Text shown

I get what you mean but you are very wrong about the stock market and how people react to export bans. Everytime US had restricted control for Nvidia chips in the news over the last few years, the stock price went down not up.
It might be a good marketing trick but it is not a good thing in the stock market given historical trends.
Your view highly screams you only have a superficial understanding of financial markets and you shouldn't extraploate that to "this is how market works because its all hype and everything is vapor"
Anthropic is chasing an IPO, Nvidia is not, creating very different market reactions and incentive structures for the companies. Apples and oranges.
Anthropics reputation as a near-term world-ender boosts their IPO directly.
You can't justify trillions of market cap just serving the US market, and they've just kneecapped their ability to compete anywhere else, it would be delusional to invest on something like this thinking it's going to be a free market, you'd just be indirectly funding the US government ability to use AI against others, especially if you are a non-US citizen (or a subgroup of US citizens they don't like). The near-term world-ending is just pure marketing, they haven't shown anything nearly as impressive as they've been promising, and the software they've produced so far with near infinite access to agents has been very impressively bad.

Information supplied
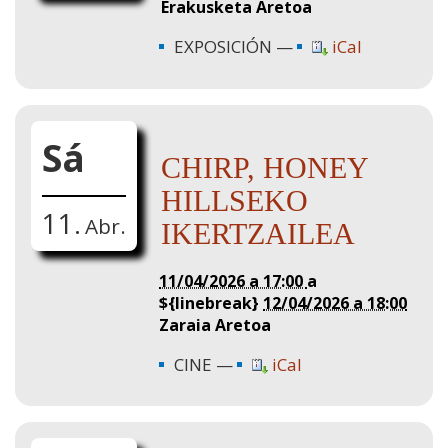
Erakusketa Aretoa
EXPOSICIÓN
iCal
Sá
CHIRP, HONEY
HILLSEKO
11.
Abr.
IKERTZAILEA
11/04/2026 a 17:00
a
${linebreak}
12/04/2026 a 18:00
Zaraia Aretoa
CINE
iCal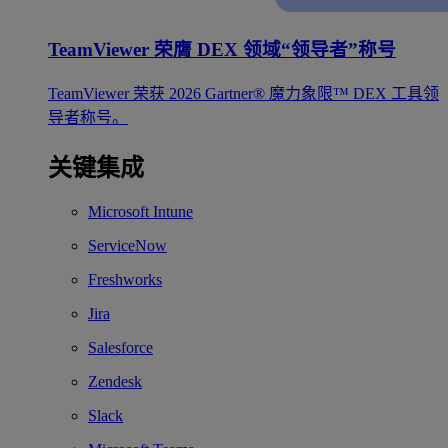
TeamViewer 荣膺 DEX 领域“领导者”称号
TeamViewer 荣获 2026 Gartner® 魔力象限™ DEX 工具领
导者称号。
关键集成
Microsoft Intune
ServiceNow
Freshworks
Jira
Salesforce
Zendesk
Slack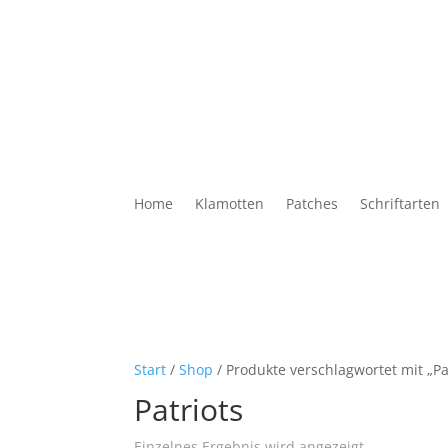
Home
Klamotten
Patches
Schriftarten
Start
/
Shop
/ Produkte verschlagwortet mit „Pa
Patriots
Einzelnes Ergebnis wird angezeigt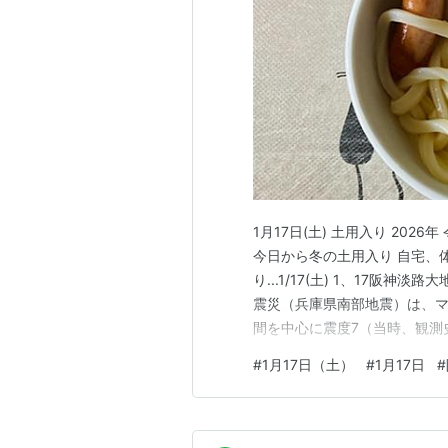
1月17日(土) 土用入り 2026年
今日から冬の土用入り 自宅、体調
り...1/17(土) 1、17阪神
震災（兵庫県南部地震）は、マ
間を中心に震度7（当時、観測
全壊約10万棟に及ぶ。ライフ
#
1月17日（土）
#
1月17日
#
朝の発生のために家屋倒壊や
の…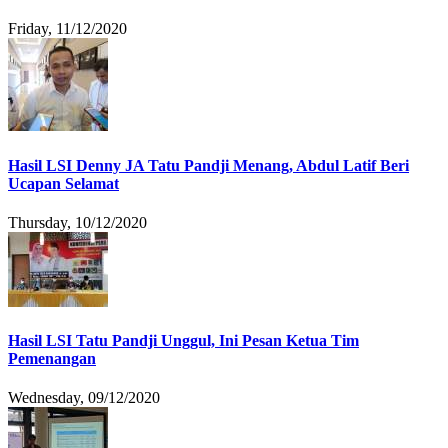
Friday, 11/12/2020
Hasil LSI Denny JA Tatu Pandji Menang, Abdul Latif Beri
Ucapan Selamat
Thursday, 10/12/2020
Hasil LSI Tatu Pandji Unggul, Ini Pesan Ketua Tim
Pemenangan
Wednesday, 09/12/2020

==

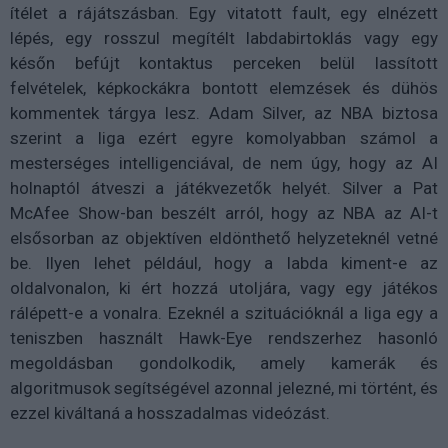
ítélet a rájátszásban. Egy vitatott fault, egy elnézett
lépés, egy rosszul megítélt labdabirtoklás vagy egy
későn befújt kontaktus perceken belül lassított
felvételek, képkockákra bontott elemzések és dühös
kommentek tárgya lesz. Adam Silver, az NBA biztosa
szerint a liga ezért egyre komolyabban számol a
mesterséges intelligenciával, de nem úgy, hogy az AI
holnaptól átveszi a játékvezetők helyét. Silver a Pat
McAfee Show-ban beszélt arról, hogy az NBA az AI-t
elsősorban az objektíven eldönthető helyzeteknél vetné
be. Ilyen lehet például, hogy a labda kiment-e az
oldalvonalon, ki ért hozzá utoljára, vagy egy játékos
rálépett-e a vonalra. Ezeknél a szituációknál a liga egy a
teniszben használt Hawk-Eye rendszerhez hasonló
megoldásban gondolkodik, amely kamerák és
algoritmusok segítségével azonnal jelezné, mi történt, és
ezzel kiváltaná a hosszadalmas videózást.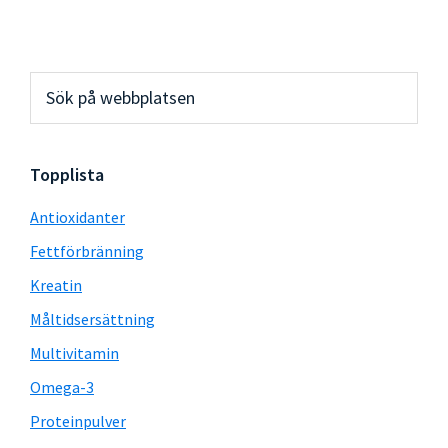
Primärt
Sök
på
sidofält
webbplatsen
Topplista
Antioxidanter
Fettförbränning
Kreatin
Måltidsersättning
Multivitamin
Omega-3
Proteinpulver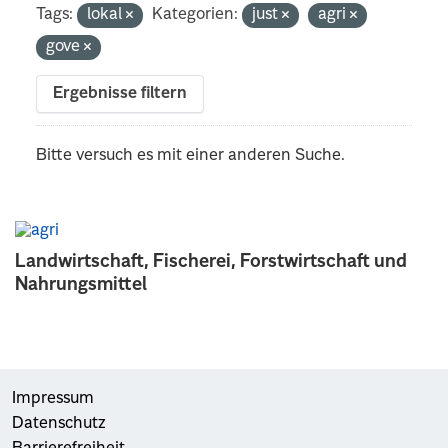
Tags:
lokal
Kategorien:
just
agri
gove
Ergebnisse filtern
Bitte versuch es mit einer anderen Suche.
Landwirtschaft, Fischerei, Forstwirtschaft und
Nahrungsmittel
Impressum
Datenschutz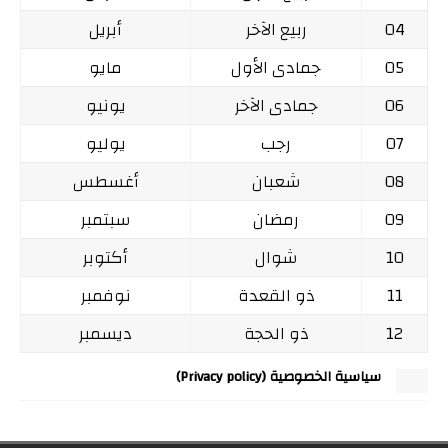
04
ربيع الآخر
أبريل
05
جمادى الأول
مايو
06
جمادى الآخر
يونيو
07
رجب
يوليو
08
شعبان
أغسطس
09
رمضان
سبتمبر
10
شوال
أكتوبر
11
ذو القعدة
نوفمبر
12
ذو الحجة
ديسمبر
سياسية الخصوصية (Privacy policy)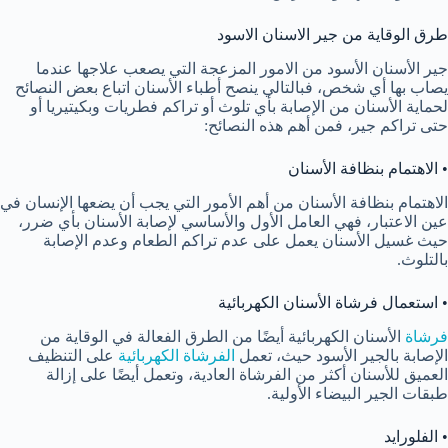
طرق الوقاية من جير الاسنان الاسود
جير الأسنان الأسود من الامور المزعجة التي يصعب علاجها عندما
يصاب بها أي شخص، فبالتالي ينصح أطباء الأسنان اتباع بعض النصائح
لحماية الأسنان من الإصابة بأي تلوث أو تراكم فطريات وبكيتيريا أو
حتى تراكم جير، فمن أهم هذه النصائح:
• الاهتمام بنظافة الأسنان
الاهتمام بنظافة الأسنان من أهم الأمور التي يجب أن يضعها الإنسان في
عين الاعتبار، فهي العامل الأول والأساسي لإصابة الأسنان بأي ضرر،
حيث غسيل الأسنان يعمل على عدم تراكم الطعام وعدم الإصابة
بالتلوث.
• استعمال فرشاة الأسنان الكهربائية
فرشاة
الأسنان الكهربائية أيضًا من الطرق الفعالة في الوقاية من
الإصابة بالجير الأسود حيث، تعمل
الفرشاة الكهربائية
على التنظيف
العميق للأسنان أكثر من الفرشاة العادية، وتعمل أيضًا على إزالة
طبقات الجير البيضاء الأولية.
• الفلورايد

To do
A - Please rewrite the stretch of the comment thread on export bans and the stock market from "Your view highly" through "Apples and oranges.", replacing "market reactions" with "investor reactions".
B - Pick up the comment thread on export bans and the stock market after its last sentence and continue it.

Solved problems
A -
Your view highly screams you only have a superficial understanding of financial markets and you shouldn't extraploate that to "this is how market works because its all hype and everything is vapor"
Anthropic is chasing an IPO, Nvidia is not, creating very different investor reactions and incentive structures for the companies. Apples and oranges.

B -
No, its not apples and oranges. How/why does it boost their IPO directly? Elaborate on this please instead of stating it as an universal fact (because it isn't).
I feel you are just talking a hypothetical without having any basis. You think it'll have an impact on IPO directly and that it will be a positive one. But you have no proof or historical precidence for the same. Meanwhile we have historical proof that markets reacts negatively when a company is blocked by the government on selling their top products freely. And that is most likely going to happen here as well.
Public perception might be changed by these "ohhh its so scary guys" marketing but these don't translate to actual market perception when it comes to actual facts and numbers on the financials.